The Security configuration assessment module can be used to create and determine the state of hardening and configuration policies on agents. SCA performs scans to discover exposures or misconfigurations in monitored endpoints. Those scans assess the configuration of the hosts using policy files that contain rules to be tested against the actual configuration of the host.

The SCA module can help meet the following PCI DSS requirements:

  • Requirement 2 - Apply Secure Configuration to All System Components: This requirement ensures the changing of default passwords, removing unnecessary software, functions, and accounts, and disabling or removing unnecessary services all in order to reduce the potential attack surface.

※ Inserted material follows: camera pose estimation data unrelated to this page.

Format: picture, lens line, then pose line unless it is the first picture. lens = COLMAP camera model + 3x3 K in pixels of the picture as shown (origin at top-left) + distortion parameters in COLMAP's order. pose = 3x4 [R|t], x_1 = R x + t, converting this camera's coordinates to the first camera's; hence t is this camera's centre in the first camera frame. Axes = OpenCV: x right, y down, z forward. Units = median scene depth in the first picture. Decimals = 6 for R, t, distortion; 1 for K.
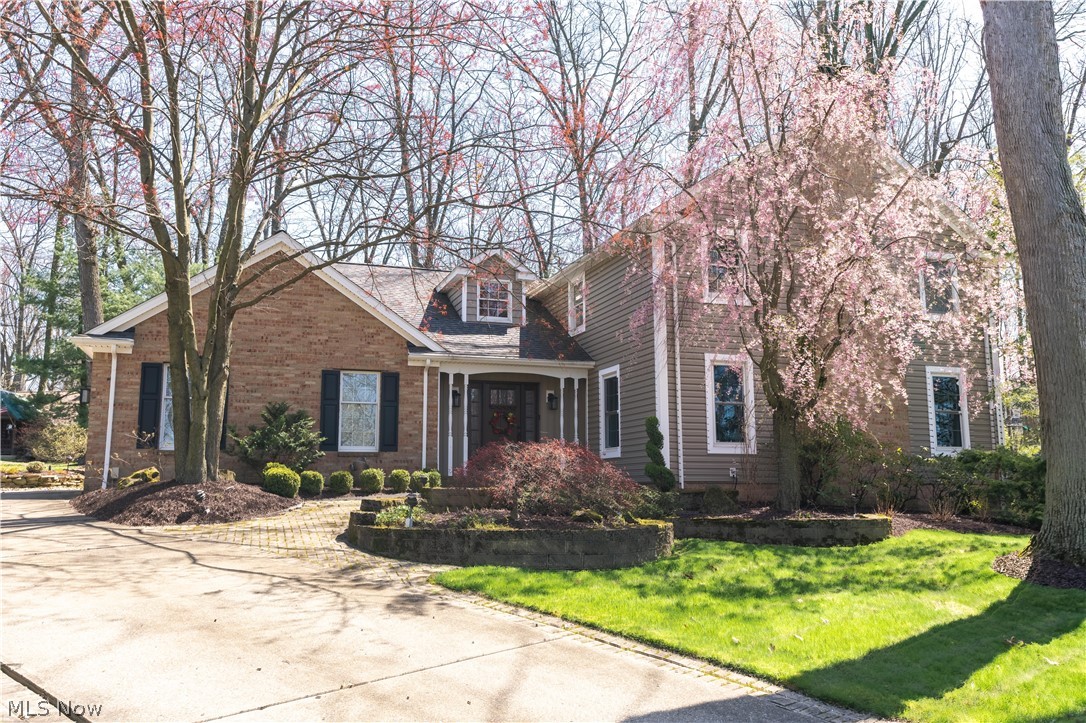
lens RADIAL K [[889.8, 0, 548.2], [0, 889.8, 358.5], [0, 0, 1]] dist [0.003384, -0.015422]
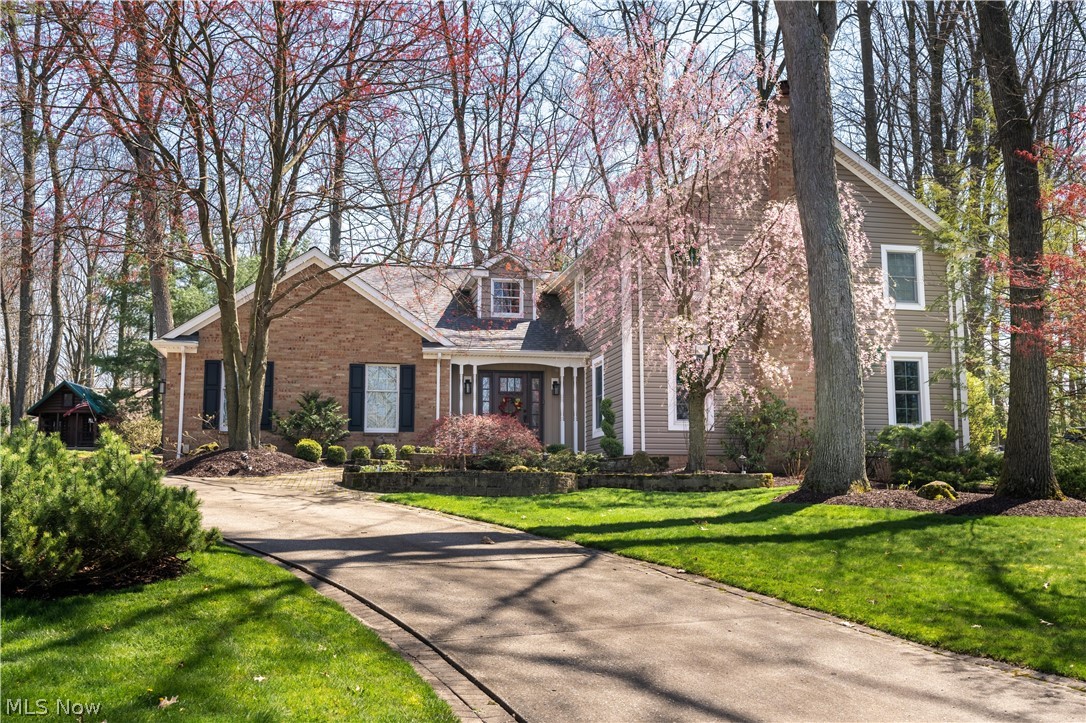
lens RADIAL K [[1056.7, 0, 540.7], [0, 1056.7, 361.9], [0, 0, 1]] dist [-0.005198, 0.000000]
pose [[0.991788, -0.016164, -0.126864, 0.169987], [0.018452, 0.999687, 0.016880, -0.008107], [0.126552, -0.019082, 0.991776, -0.349713]]
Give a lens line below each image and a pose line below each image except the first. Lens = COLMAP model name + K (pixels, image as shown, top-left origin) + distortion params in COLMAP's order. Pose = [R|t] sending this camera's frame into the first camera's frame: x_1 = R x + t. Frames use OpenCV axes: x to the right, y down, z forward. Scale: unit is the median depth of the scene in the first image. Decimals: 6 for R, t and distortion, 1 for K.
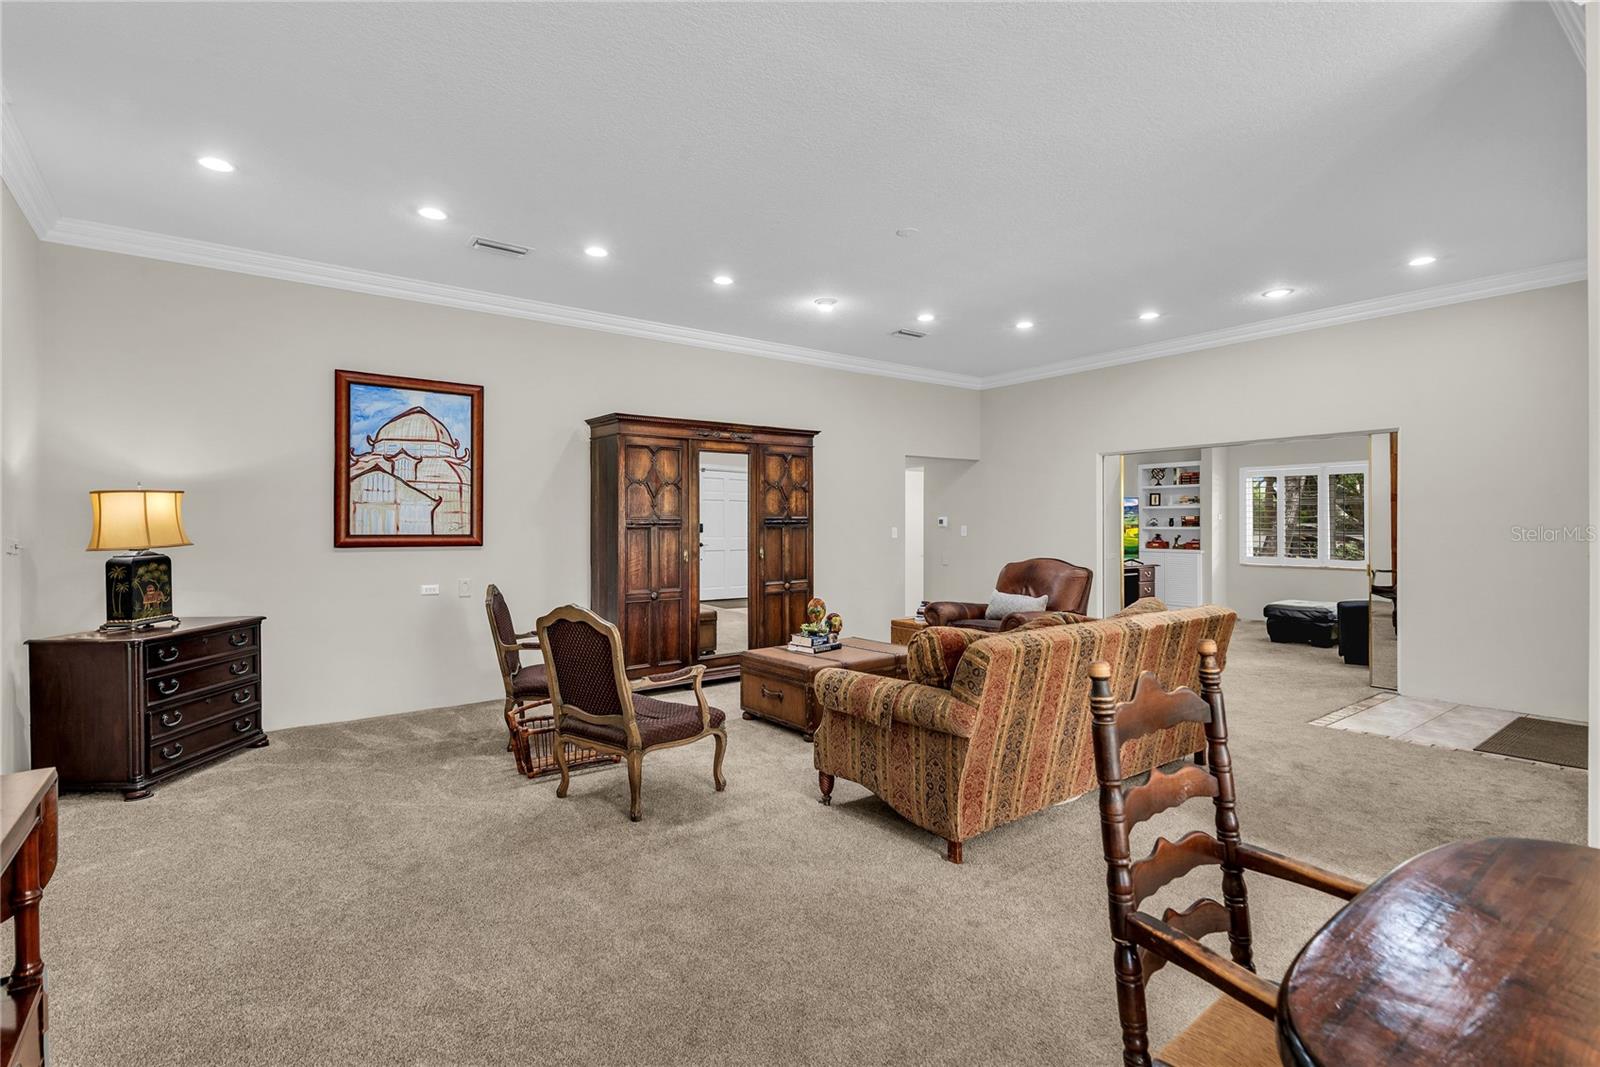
lens RADIAL K [[734.1, 0, 787.8], [0, 734.1, 525.5], [0, 0, 1]] dist [0.002997, 0.000198]
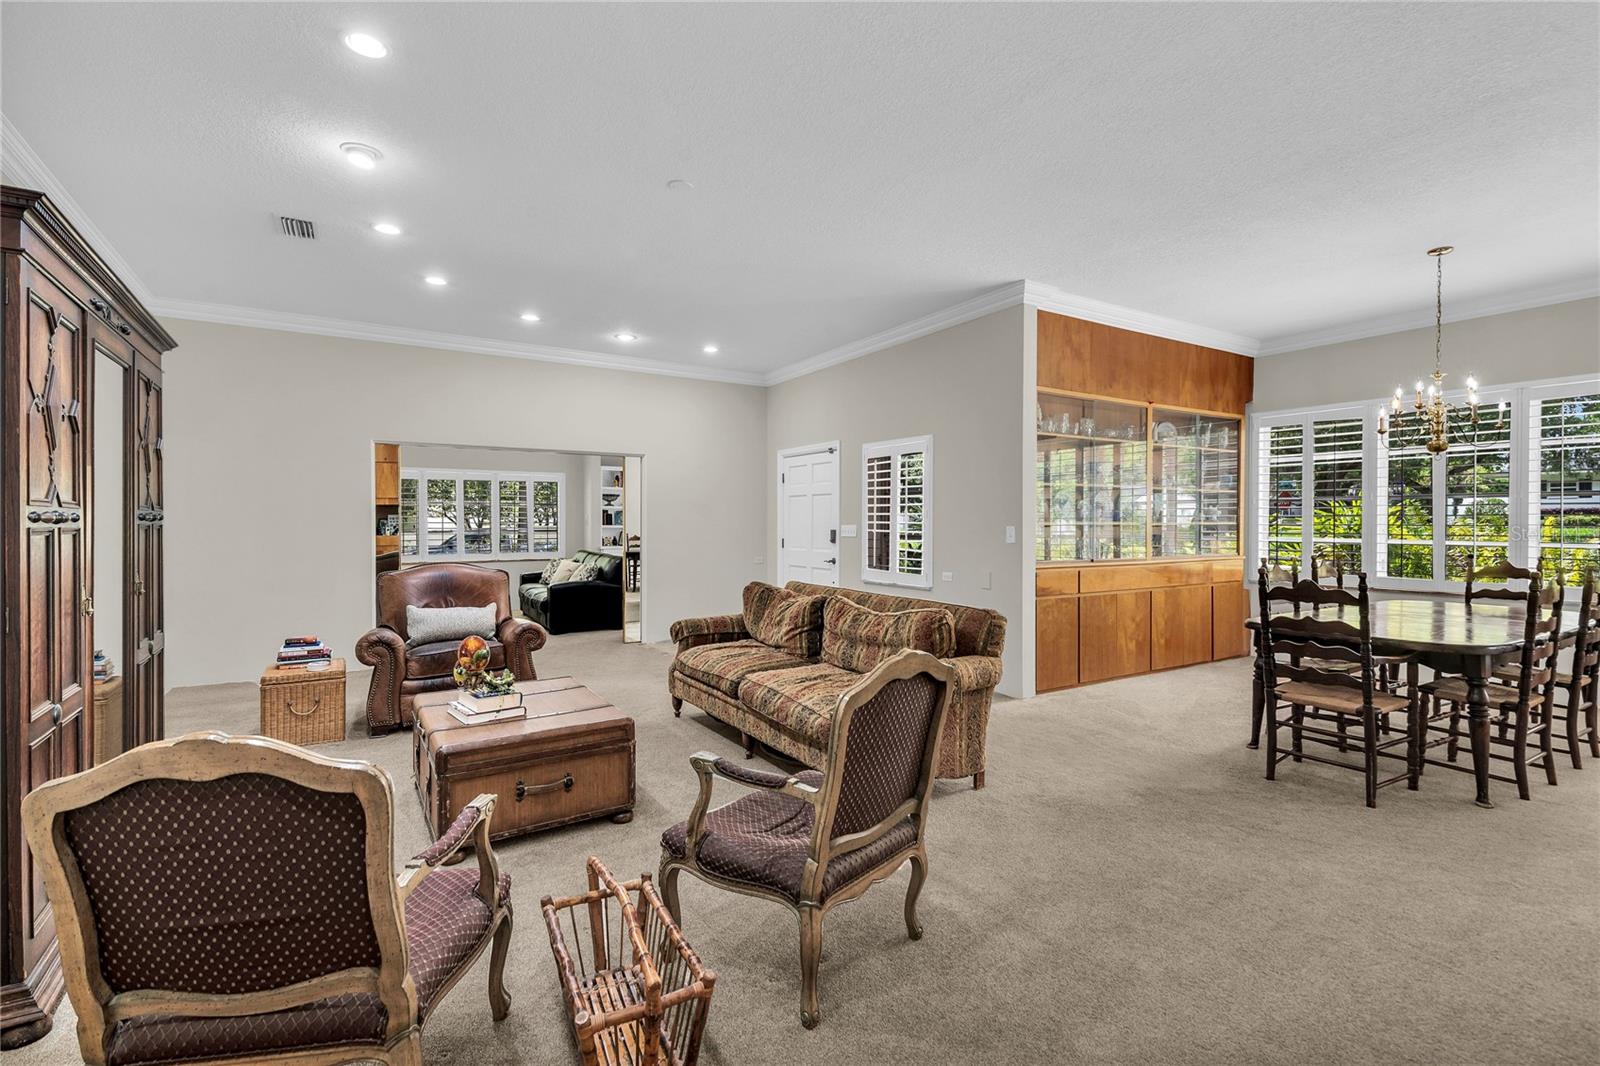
lens RADIAL K [[734.1, 0, 787.8], [0, 734.1, 525.0], [0, 0, 1]] dist [0.002997, 0.000198]
pose [[0.078270, 0.001675, 0.996931, -0.537361], [-0.002118, 0.999997, -0.001514, 0.002108], [-0.996930, -0.001993, 0.078273, 0.620484]]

  • Requirement 8 - Identify Users and Authentication Access to System Components: This requirement ensures that the identification of an individual or process on a computer system is conducted by associating an identity with a person or process through an identifier, such as a user, system, or application ID. These IDs (also referred to as “accounts”) fundamentally establish the identity of an individual or process by assigning unique identification to each person or process to distinguish one user or process from another. When each user or process can be uniquely identified, it ensures there is accountability for actions performed by that identity. When such accountability is in place, actions taken can be traced to known and authorized users and processes.

To achieve the above requirements, SCA can run checks to assess whether it is necessary to change password related configuration to ensure strong passwords, remove unnecessary software, disable unnecessary services, or audit the TCP/IP stack configuration. Sources of industry-accepted system hardening standards may include, but are not limited to: Center for Internet Security (CIS), International Organization for Standardization (ISO), SysAdmin Audit Network Security (SANS), National Institute of Standards Technology (NIST).

Out-of-the-box, Wazuh includes CIS baselines for a wide range of operating systems and applications. These operating systems include Debian, macOS, Red hat, Windows, among others. For more information, see a list of the available SCA policies. Other baselines can be created for other systems or applications as well. More details on configuring SCA checks can be found in the SCA documentation section.

Use cases

Below are some PCI DSS requirement use cases that can be met with the SCA module.

  • PCI DSS 2.2.4 requires that only necessary services, protocols, daemons, and functions are enabled, and all unnecessary functionality is removed or disabled. An example of a system service that may be abused if it is misconfigured is IP forwarding. When IP forwarding is configured on a device, it may serve as a router and can be abused.

    In order to perform checks for this specific use case, the SCA module has check 18081 Ensure IP forwarding is disabled for Ubuntu 14.04 endpoints. When an SCA scan is run, we are able to detect if this use case is satisfied.

    Note that the SCA check IDs for the same requirement may vary depending on the endpoint the SCA scan is being run on.

  • PCI DSS 8.3.7 states that individuals are not allowed to submit a new password/passphrase that is the same as any of the last four passwords/passphrases used.

    In order to check the password reuse policy and help meet requirement 8.3.7, we have the SCA check 18157 Ensure password reuse is limited for Ubuntu 14.04 endpoints. As such, when an SCA scan is run we are able to detect if the password history policy meets the requirement.